Seçim Ekonomisi ve Ekonomiye Etkileri
Genel seçim dönemlerinde talep şokları ekonomide canlanmayı başlatır. İstihdam yükselir, işsizlik azalır, ücretler yükselir. Bu canlanma döneminde hükümetler seçmenlerden memnuniyetlerini oylarıyla göstermelerini bekler. Seçmenin sadece o günkü iyileşmeyi düşünmesi ve geçmişi unutması ile kısa dönemde meydana gelen ekonomik iyileşme, oyları attırmakta kullanılabilmektedir. Aynı zamanda seçmen günü kurtarıp geleceği düşünmemektedir. Halk çoğu defa politikanın maliyetini dikkate almaz. Ekonomik iyileşmeler halkın desteğini arttırıyorsa seçmenler politikaların yararlarının maliyetinden fazla olduğunu düşünüyor veya bu maliyeti başkalarının ödediğini zannediyor demektir. Oysa ekonomik iyileşmeyi sağlayan politikaların toplumsal maliyeti sağladığı yarardan fazla olabilmektedir.
Seçim Ekonomisinin Olumsuz Etkileri
Gelişmekte olan ülkelerin ortak bir özelliği, siyasi istikrarsızlık ile sık sık tekrarlanan genel ve yerel seçimlerin bu ülkeleri kısır döngüye sokmalarıdır. Seçim dönemlerinde uygulanan seçim ekonomisi; vergiler, kamu harcamaları ve borçlanma gibi yöntemlerle finanse ediliyor. Dolayısıyla seçim sonrasında ülke ekonomisine yük binmiş oluyor. Yani aslında demokrasi adına yapılan seçimlerin bu maliyeti ekonomiye zarar veriyor.
Seçim öncesinde oy kazandıracak şekilde uygulanan ekonomi politikaları,
- Kısa dönemde işsizliğin azalması,
- Faiz oranlarının düşmesi gibi ekonomik sonuçlara ve bu sayede ekonominin canlanmasına neden olabilir ancak uzun dönemde ekonomide dalgalanmalara yol açarak olumsuz sonuçlar yaratmaktadır.

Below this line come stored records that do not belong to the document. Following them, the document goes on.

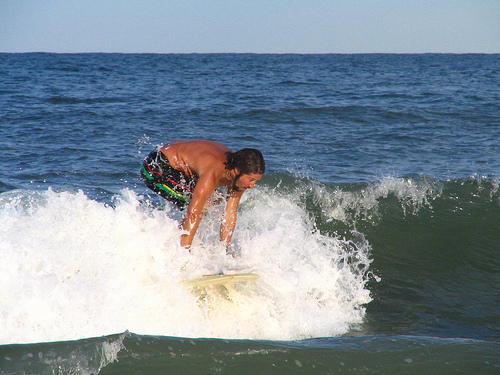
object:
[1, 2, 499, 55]
sky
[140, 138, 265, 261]
man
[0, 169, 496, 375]
wave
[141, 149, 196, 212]
trunks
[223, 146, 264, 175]
hair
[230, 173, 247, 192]
beard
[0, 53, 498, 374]
ocean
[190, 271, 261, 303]
surfboard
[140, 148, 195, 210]
stripes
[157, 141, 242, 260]
skin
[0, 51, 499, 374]
water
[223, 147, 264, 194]
head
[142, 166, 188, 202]
stripe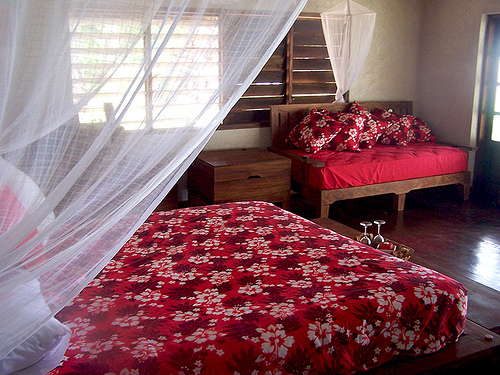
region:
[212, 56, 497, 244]
a ouch with pillows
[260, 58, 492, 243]
a couch with red cushions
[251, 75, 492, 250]
a couch that is wood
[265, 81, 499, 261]
a brown wooden couch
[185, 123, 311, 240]
a brown wood table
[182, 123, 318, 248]
a table that is wood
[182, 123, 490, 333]
a table that is brown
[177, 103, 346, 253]
a table that is brown wood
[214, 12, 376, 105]
windows with wooden blinds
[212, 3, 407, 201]
window with brown wooden blinds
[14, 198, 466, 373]
matress with a red and white sheet on it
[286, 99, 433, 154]
red pillows with white flowers on them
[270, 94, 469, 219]
wooden bench in the room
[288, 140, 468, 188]
matress on top of the wooden bench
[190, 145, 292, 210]
wooden dresser next to the couch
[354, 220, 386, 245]
two wine glasses at the foot of the bed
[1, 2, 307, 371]
white drapes over the bed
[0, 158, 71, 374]
red and white pillows on the bed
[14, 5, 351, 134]
windows in the room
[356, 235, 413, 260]
basket with wine glasses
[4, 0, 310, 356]
shear sheet above the bed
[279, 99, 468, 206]
sofa in the corner of the room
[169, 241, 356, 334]
flowers on the bedspread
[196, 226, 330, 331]
flowers are red and white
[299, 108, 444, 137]
pillows on the sofa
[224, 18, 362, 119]
wooden blinds on the window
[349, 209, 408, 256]
glasses at the end of the bed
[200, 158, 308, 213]
dresser next to sofa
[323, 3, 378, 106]
white shear cover hanging over sofa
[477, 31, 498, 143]
light coming in from door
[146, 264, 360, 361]
a bed spread with a floral print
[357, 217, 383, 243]
two wine glasses in a basket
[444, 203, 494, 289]
hard wood flooring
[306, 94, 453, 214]
a wood bed frame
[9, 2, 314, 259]
a white net over a bed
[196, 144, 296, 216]
a wood chest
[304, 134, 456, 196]
a red bed sheet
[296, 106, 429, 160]
pillows with a floral print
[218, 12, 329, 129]
a wood window blind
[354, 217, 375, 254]
a wine glass in a basket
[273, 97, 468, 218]
There are pillows on the couch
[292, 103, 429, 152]
The pillow are red and white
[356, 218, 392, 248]
Two wine glasses are upside down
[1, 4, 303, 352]
The curtain is white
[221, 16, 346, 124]
The window blinds are brown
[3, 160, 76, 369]
The pillows are red and white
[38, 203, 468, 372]
The bed spread has a flower pattern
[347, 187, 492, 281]
The flooring is dark wood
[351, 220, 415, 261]
The wine glasses are on a wood tray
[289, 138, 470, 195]
The couch cushion is red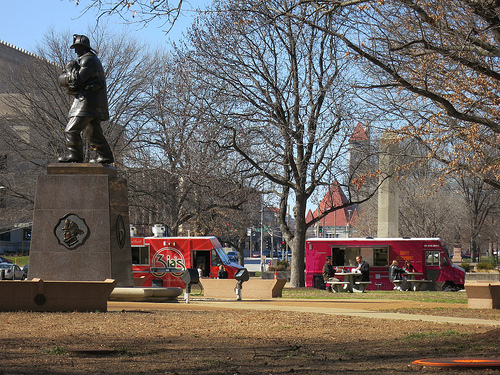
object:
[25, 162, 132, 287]
base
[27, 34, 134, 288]
statue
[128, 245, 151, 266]
window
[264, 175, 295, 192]
branch part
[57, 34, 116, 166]
fireman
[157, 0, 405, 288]
leafless tree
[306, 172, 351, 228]
roof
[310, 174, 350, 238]
building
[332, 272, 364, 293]
table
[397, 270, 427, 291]
table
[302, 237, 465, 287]
truck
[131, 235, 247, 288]
truck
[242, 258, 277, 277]
street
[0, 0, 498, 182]
sky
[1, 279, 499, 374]
ground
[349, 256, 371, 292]
people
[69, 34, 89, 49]
helmet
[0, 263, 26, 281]
car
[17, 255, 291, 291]
road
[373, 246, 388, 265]
window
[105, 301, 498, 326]
sidewalk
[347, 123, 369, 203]
building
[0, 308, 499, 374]
grass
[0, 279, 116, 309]
bench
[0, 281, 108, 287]
edge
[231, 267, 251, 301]
light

Önemli bir sonuç, seçim öncesinde artırılan kamu harcamalarının bütçe açıklarına neden olmasıdır. Politikacılar sahip oldukları seçmen desteğini arttırmak istedikleri için, devlet harcamalarının büyük oranlarda artmasına neden olurlar. Bu, işsizliği azaltırken enflasyonu arttırıcı etkiler yaratır. Seçim sonrasında artan bütçe açıklarının finansmanı sorunuyla karşılaşılmaktadır. Bunun için ya vergi oranları artırılır ve kamu sektöründe seçim öncesinde yapılamayan fiyat artışları gerçekleştirilir ya da bazı kamu harcamalarında kısıntıya gidilir.

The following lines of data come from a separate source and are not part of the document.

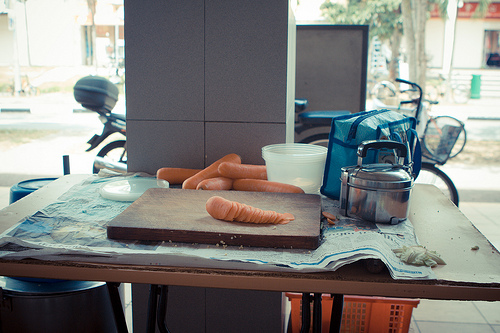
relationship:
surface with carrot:
[0, 174, 500, 301] [207, 192, 294, 223]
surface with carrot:
[0, 174, 500, 301] [155, 152, 307, 192]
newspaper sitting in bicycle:
[431, 121, 461, 165] [393, 79, 466, 209]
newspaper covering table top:
[2, 169, 439, 281] [2, 170, 484, 304]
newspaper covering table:
[2, 169, 439, 281] [13, 196, 335, 328]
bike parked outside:
[68, 72, 126, 173] [2, 2, 484, 331]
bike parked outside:
[293, 94, 353, 147] [2, 2, 484, 331]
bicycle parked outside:
[393, 79, 466, 209] [2, 2, 484, 331]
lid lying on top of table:
[100, 177, 169, 201] [0, 172, 499, 331]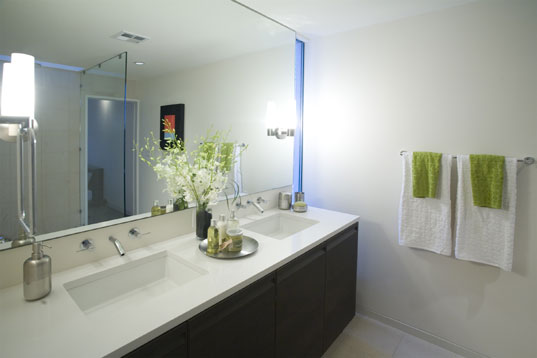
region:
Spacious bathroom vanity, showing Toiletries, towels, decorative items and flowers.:
[1, 0, 528, 353]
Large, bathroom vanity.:
[0, 4, 378, 352]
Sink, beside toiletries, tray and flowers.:
[155, 130, 313, 262]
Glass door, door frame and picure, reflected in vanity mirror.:
[75, 24, 199, 217]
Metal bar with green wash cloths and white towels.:
[370, 68, 533, 286]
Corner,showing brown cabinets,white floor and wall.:
[272, 274, 472, 356]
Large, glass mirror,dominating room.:
[2, 4, 301, 244]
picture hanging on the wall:
[154, 99, 190, 156]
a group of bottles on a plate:
[196, 208, 262, 260]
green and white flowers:
[131, 125, 248, 242]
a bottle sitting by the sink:
[19, 237, 56, 307]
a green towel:
[466, 150, 515, 212]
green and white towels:
[390, 142, 525, 278]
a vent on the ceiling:
[113, 28, 152, 49]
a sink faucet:
[103, 230, 131, 262]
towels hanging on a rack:
[393, 142, 536, 273]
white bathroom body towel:
[454, 150, 519, 271]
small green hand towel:
[469, 153, 505, 209]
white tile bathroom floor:
[324, 312, 462, 355]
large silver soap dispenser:
[21, 238, 51, 301]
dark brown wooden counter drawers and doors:
[123, 222, 357, 357]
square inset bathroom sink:
[63, 248, 208, 325]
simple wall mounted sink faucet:
[75, 224, 151, 257]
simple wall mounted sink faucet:
[232, 194, 266, 213]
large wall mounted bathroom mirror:
[0, 0, 306, 253]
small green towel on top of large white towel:
[397, 148, 453, 258]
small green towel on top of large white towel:
[454, 152, 518, 273]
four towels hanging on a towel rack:
[397, 147, 535, 272]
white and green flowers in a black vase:
[129, 117, 250, 240]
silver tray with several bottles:
[196, 209, 260, 260]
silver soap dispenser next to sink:
[22, 225, 212, 317]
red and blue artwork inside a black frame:
[157, 102, 185, 154]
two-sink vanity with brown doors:
[1, 183, 360, 356]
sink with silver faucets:
[60, 224, 212, 317]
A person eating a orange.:
[286, 213, 353, 285]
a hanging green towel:
[409, 148, 444, 202]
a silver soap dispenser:
[20, 240, 52, 302]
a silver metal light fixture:
[273, 92, 299, 141]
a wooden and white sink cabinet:
[1, 180, 363, 355]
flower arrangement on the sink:
[161, 149, 220, 235]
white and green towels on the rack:
[408, 149, 508, 270]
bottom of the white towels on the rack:
[399, 200, 519, 261]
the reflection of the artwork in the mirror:
[153, 101, 189, 155]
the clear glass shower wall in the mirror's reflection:
[84, 59, 128, 240]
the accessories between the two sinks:
[203, 218, 245, 252]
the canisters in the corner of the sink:
[282, 192, 304, 213]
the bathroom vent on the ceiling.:
[114, 26, 151, 52]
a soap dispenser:
[24, 238, 55, 303]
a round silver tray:
[197, 233, 259, 257]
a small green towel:
[411, 149, 441, 203]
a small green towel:
[468, 151, 507, 208]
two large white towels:
[397, 151, 518, 272]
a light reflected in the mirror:
[96, 96, 113, 112]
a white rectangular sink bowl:
[64, 242, 204, 319]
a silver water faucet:
[106, 235, 126, 257]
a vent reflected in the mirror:
[110, 27, 146, 46]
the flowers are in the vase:
[141, 134, 236, 234]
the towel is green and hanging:
[412, 150, 441, 198]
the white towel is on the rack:
[398, 147, 458, 265]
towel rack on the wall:
[397, 145, 534, 171]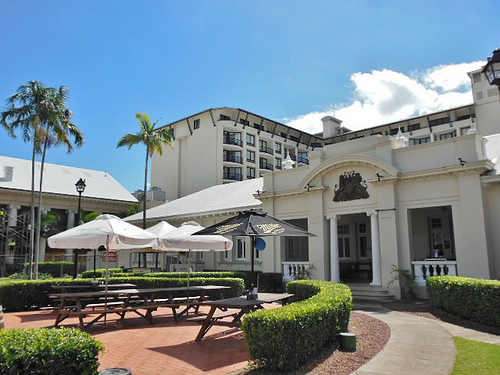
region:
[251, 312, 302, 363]
well-trimmed hedge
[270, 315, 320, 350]
the leaves are green in color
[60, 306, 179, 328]
this is a wooden bench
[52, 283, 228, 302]
these are wooden tables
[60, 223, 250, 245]
these are open umbrellas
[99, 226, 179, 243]
the umbrellas are white in color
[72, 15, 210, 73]
this is the sky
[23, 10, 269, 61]
the sky is blue in color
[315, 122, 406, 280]
this is a tall building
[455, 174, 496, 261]
the walls are white in color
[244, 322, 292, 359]
this is a hedge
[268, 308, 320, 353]
the hedge is well-trimmed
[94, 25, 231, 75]
the sky is blue in color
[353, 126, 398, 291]
this is a tall building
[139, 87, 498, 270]
this is a building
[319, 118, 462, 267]
the building is white in color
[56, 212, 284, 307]
a shade is outside the building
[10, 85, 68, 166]
the palm tree is tall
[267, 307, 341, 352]
the fence is well trimmed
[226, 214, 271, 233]
the umbrella is back in color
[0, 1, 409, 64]
the sky is blue in color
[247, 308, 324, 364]
the fence is green in color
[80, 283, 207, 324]
the benches are empty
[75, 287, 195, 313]
the benches are wooden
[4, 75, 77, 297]
green palms on a palm tree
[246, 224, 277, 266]
blue balloon hanging under umbrella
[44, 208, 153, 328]
picnic table with white umbrella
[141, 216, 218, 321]
picnic table with white umbrella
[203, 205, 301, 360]
picnic table with black umbrella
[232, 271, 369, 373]
green shrub along sidewalk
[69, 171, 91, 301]
street lamp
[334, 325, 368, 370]
gray trash can on sidewak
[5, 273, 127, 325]
green shrub divider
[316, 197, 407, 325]
two white columns at building entrance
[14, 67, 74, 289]
tall green palm tree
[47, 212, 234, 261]
three white umbrellas over wooden tables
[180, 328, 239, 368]
shadow cast by table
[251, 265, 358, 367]
well manicured green bush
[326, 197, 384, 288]
two white columns at front of building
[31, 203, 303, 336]
set of picnic tables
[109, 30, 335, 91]
clear blue sky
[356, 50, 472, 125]
bright white clouds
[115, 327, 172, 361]
red brick in picnic area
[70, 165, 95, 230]
old fashioned lamp post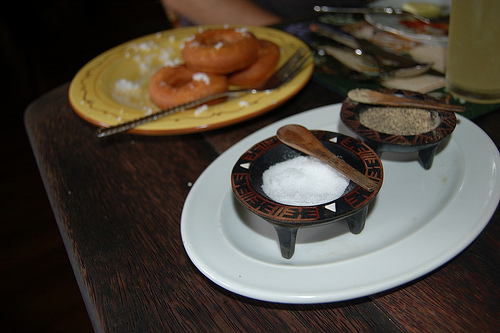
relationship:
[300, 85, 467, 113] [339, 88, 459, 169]
spoon on bowl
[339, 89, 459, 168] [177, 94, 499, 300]
bowl in plate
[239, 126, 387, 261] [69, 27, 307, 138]
bowl in plate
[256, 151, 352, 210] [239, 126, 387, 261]
salt in bowl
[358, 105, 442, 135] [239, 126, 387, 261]
pepper in bowl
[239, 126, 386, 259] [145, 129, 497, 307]
bowl sitting in plate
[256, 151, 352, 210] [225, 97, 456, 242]
salt sitting in bowl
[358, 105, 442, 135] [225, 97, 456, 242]
pepper sitting in bowl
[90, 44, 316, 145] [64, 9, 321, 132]
fork sitting in plate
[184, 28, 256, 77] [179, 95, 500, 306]
donut sitting in dish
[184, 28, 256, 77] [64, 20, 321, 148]
donut sitting in plate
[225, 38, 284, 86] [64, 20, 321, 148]
donut sitting in plate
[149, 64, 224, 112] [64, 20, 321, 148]
donut sitting in plate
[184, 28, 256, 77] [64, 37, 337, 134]
donut sitting on plate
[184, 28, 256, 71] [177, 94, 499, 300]
donut sitting on plate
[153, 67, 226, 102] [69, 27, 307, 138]
donut sitting on plate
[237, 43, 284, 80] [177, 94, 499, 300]
donut sitting on plate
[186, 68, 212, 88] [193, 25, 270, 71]
sugar on donut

Seçim ekonomisinde genellikle seçim öncesinde genişletici ekonomi politikaları uygulanır. Yani genişletici maliye ve para politikaları bu amaçla uygulanabilir. Özellikle kamu harcamaları ve vergi politikaları oy kazandıracak şekilde manipüle edilebilir.
Seçim Sonrası
Seçimi kazanan partiler enflasyon ile mücadele ve bütçe açıklarının kapatılması için seçimin kazanılmasının hemen ardından vergi oranlarını arttırmak, devlet tarafından üretilen mal ve hizmetlerin fiyatlarına zam yapmak vb. şekillerde ekonomiye müdahalede bulunurlar.
Seçim sonrası dönemde, ortaya çıkmış olan enflasyonist açığı ortadan kaldırmak için yatırımlar kısılırken seçim nedeniyle ertelenmiş olan zamlar yapılmaya başlanır ve ekonomide duraklama, daralma dönemi başlamaktadır. Bu duraklama ve daralma dönemi gelecek seçime kadar devam eder.

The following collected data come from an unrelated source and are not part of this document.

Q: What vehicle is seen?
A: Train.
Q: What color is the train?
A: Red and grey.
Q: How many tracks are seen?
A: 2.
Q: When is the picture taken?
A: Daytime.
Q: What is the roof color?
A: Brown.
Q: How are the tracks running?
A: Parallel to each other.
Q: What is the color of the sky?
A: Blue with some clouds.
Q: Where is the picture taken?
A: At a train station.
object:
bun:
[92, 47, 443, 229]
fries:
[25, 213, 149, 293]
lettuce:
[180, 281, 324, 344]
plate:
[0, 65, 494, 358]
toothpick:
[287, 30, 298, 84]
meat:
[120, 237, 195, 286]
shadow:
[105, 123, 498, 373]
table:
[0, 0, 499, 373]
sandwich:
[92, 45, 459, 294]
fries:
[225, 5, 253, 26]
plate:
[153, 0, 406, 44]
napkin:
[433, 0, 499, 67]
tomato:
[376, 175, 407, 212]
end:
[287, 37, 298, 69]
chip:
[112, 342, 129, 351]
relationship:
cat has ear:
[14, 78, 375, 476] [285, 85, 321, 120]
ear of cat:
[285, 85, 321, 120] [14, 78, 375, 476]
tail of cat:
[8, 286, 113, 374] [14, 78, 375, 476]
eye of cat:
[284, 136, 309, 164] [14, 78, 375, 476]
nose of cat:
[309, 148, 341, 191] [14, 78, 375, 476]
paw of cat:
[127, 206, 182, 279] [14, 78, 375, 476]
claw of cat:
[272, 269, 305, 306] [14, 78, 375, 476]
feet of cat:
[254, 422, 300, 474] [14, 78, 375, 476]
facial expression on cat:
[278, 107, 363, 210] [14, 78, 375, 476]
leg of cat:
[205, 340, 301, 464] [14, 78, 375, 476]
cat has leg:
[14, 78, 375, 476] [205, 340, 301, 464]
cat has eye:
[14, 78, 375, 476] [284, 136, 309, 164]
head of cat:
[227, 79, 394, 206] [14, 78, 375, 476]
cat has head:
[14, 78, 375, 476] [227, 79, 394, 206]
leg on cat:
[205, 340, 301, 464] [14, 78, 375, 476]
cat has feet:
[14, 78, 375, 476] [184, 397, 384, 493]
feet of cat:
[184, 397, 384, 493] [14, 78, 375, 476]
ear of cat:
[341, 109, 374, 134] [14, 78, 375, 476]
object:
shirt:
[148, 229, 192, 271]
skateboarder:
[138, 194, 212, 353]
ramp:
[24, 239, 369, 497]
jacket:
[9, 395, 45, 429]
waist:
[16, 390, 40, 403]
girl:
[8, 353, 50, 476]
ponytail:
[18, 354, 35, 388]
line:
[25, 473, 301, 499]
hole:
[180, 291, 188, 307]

Türkiye'nin uzun vadede kalıcı faydalar sağlaması için siyasal partilerin geçici ve fazla maliyet gerektiren, kamu bütçesini zor duruma sokacak seçim ekonomisi uygulamalarına son vermesi gerekmektedir. Seçim ekonomisi için yapılan harcamalar sosyal bir proje gerçekleştirmek gibi çok daha farklı bir yatırıma dönüştürülürse buradan aynı zamanda devamlı bir kazanç da elde edilebilir. Binadan binaya bayrak asmak yerine daha bilinçli seçim yatırımları yapılabilir.